= Galilean cannon =

Device showing conservation of linear momentum

A Galilean cannon with proportions similar to the Astro Blaster

In physics, a Galilean cannon (named after Galileo Galilei) is a device that demonstrates conservation of linear momentum. It comprises a stack of balls, starting with a large, heavy ball at the base of the stack and progresses up to a small, lightweight ball at the top. The basic idea is that when this stack of balls is dropped to the ground each ball, from bottom to top, will collide with a lower ball that is already moving upward after its collision with the ground respectively the ball under it. The theoretical limit for the upward speed of the top ball of a two-ball cannon with perfectly elastic balls and a large mass difference is three times the falling speed before the collision. The speed ratio is multiplied throughout the sequence of upward collisions during the bounce so that the topmost ball will rebound to many times the height from which it was dropped. At first sight, the behavior seems highly counter-intuitive, but in fact is precisely what conservation of momentum predicts. The result can be derived by assuming small gaps between the balls and considering each collision separately.

The principal difficulty is in keeping the configuration of the balls stable during the initial drop. Early descriptions involve some sort of glue/tape, tube, or net to align the balls. A modern version of the Galilean cannon was sold by Edmund Scientific Corporation and is still sold as the "Astro Blaster". In this device, a heavy wire is threaded through all of the balls to keep them accurately aligned - but the principle is the same. The resulting rebound is quite powerful; in fact, eye safety issues became so prevalent that this toy now comes with safety goggles.

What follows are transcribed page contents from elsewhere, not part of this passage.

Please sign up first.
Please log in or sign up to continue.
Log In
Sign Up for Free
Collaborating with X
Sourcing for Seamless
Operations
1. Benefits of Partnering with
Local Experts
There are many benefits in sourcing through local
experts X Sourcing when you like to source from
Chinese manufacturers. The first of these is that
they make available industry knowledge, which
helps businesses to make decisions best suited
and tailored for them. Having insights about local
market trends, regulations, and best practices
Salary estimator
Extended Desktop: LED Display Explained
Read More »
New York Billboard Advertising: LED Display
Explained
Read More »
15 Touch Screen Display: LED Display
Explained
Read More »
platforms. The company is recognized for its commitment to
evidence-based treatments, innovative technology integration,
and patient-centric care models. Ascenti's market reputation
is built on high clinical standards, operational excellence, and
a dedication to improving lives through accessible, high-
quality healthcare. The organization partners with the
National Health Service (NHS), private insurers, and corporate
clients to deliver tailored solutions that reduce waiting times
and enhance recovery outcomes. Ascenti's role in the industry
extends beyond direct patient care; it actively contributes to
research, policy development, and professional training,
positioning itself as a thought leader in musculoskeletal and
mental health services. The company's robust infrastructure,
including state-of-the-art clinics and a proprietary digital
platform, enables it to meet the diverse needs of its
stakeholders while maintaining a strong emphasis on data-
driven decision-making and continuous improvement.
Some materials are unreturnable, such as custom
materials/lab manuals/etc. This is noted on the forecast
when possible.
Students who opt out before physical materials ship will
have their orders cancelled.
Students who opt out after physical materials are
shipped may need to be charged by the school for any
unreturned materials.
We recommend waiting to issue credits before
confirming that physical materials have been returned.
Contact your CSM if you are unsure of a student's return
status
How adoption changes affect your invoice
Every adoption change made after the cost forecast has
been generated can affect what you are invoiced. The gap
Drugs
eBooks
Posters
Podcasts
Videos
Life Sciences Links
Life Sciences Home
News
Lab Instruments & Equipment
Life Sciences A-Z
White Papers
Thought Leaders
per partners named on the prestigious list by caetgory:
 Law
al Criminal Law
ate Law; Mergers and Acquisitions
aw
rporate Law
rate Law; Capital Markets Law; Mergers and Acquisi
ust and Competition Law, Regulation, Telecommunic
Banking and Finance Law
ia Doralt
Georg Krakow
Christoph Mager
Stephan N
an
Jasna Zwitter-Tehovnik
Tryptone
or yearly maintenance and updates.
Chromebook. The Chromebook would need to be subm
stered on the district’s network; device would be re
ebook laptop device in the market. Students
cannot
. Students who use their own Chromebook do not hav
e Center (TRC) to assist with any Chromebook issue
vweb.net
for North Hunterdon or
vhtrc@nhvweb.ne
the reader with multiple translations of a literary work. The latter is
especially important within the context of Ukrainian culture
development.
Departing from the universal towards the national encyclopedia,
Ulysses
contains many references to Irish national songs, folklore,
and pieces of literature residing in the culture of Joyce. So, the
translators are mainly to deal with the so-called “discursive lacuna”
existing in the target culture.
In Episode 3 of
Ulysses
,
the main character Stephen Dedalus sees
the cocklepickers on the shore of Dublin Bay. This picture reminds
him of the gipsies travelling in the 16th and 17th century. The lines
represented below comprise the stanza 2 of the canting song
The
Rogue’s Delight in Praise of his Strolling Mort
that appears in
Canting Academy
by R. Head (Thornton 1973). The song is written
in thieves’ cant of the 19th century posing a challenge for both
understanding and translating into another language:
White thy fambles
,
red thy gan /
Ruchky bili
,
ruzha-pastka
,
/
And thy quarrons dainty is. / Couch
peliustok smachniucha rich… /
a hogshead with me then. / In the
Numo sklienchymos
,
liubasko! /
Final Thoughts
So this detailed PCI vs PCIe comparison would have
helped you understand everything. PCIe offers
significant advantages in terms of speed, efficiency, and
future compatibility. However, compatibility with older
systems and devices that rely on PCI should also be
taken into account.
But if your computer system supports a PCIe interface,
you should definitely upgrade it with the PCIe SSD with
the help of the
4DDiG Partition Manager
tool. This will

Physics professor Brian Greene has used the Galilean cannon to illustrate the rebound mechanisms underlying a supernova explosion.

A Galilean cannon made from a basketball and a handball

It is possible to demonstrate the principle more simply with just two balls, such as a basketball and a tennis ball. If an experimenter balances the tennis ball on top of the basketball and drops the pair to the ground, the tennis ball will rebound to many times the height from which it was released.

==Calculation for two balls==

Assuming elastic collisions, uniform gravity, no air resistance and the sizes of the balls being negligible compared to the heights from which they are dropped, formulas for conservation of momentum and kinetic energy can be used to calculate the speed and heights of rebound of the small ball:
$\;\;\,m_1v_1^\prime\, + \;\;\,m_2v_2^\prime\, = \;\;\,m_1v_1 + \;\;\,m_2v_2$
$\tfrac{1}{2}m_1v_1^{\prime2} + \tfrac{1}{2}m_2v_2^{\prime2} = \tfrac{1}{2}m_1v_1^2 + \tfrac{1}{2}m_2v_2^2$ .
| where | m_{1} = | mass of the large (lower) ball |
| | m_{2} = | mass of the small (upper) ball |
| | v_{1}′ = | velocity of the large ball after the collision between the balls |
| | v_{2}′ = | velocity of the small ball after the collision between the balls |
| | v_{1} = | velocity of the large ball before the collision between the balls |
| | v_{2} = | velocity of the small ball before the collision between the balls |

Solving the simultaneous equations above for v_{2}′,
$v_2^\prime = \frac{(m_2 - m_1) v_2 + 2 m_1 v_1}{m_1 + m_2}$
Taking velocities upwards as positive, as the balls fall from the same height and the large ball rebounds off the floor with the same speed, v_{1} = −v_{2} (the negative sign denoting the direction reversed). Thus

Plot of maximum ideal rebound height ratio (r_{h}) vs mass ratio (r_{m}) for a two-ball Galilean cannon

$\;\,v_2^\prime\,\; = - \frac{3 m_1 - m_2}{m_1 + m_2} v_2$
$\Bigg|\frac{v_2^\prime}{v_2}\Bigg| = \;\;\,\frac{3 m_1 - m_2}{m_1 + m_2} = 3 - \frac{4}{\tfrac{m_1}{m_2} + 1 }$ .
Because $\frac{m_1}{m_2} > 1, 1 < \Bigg|\frac{v_2^\prime}{v_2}\Bigg| < 3$.
As the rebound height is linearly proportional to the square of the launch speed, the maximum rebound height for a two-ball cannon is 3^{2} = 9 times the original drop height, when m_{1} >> m_{2}.